I don’t know about that direction, but the other direction (optimizing FEM techniques with NNs) is something that people are exploring, in things like this: https://www.sciencedirect.com/science/article/abs/pii/S0263823118303537 . And searching for that you can find like 20 other papers on this. I know the dolfin-adjoint people are getting in on this as well, but I don’t know if they’ve put out a paper quite yet.

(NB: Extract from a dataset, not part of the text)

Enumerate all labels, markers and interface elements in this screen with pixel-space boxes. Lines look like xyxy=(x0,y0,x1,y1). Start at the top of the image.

Pretty much all PDEs are inherently stiff under some measure. CFL constants are a measure of maximal step size for stability, which is a measure of stiffness. There are of course many different ways to try and handle this stiffness. One very common way is to use implicit methods (for certain classes of PDEs), but other choices like multirate methods do exist (for semi-stiff equations). However, implicit methods have traditionally done extremely well, so I think more and more you’ll see them mixed with neural network approaches. They will lag behind other methods in terms of development though mostly because they are much more difficult to build.
Another place where this will likely show up in probably in Hessian calculations due to gradient pathologies. [2001.04536] Understanding and mitigating gradient pathologies in physics-informed neural networks details the gradient issues of PINNs quite well.

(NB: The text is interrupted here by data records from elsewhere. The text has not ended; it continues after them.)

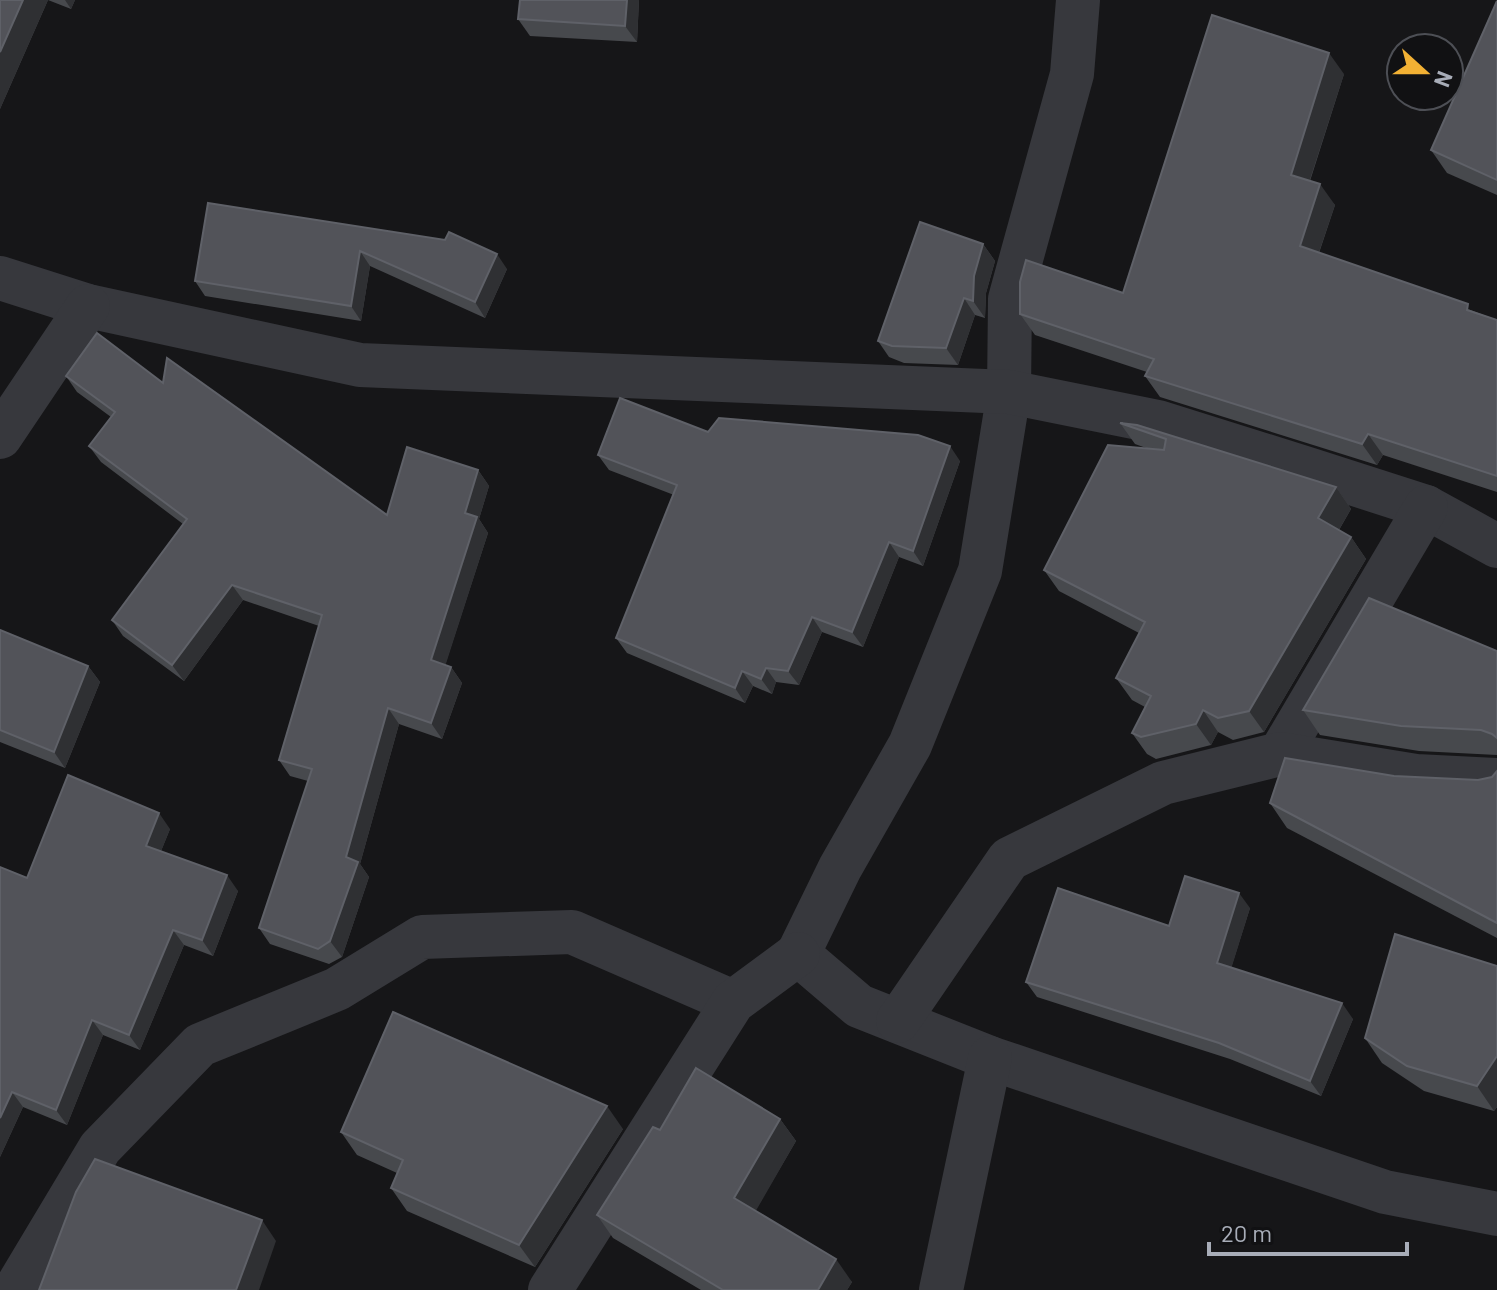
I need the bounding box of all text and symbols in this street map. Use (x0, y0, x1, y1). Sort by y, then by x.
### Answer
north arrow (1385, 32, 1465, 112)
text: N (1430, 68, 1459, 91)
scale bar (1209, 1206, 1407, 1256)
text: 20 m (1221, 1218, 1272, 1247)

You definitely can/should differentiate numerical solvers. DifferentialEquations.jl provides differentiable numerical solvers (DiffEqSensitivity.jl) that NeuralNetDiffEq.jl and DiffEqFlux.jl build on for the neural-based methods. A lot of papers are easily generalized by thinking about it as a problem of differentiable numerical methods.
Want to do the Multistep PINN? That method is just DiffEqFlux where you use a method like VCABM3 and set adaptive=false
. How do you make it adaptive? Don’t set adaptive=false
. How do you make it handle stiff equations? Replace the ODE solver choice.
Similarly, the UDE paper explains how this method is just a specific SDE in a differentiable implementation of Euler-Maruyama (EM()
in DiffEq), so how do you generalize that to adaptive time stepping? LambaEM()
. Stiff equations? ImplicitEM()
, or SROCK()
, or etc. So it turns out that a lot of these methods can get generalized if you just think about them in the format of a differentiable DE solver, and the advantage is that you can then get all of the optimizations of solver directly.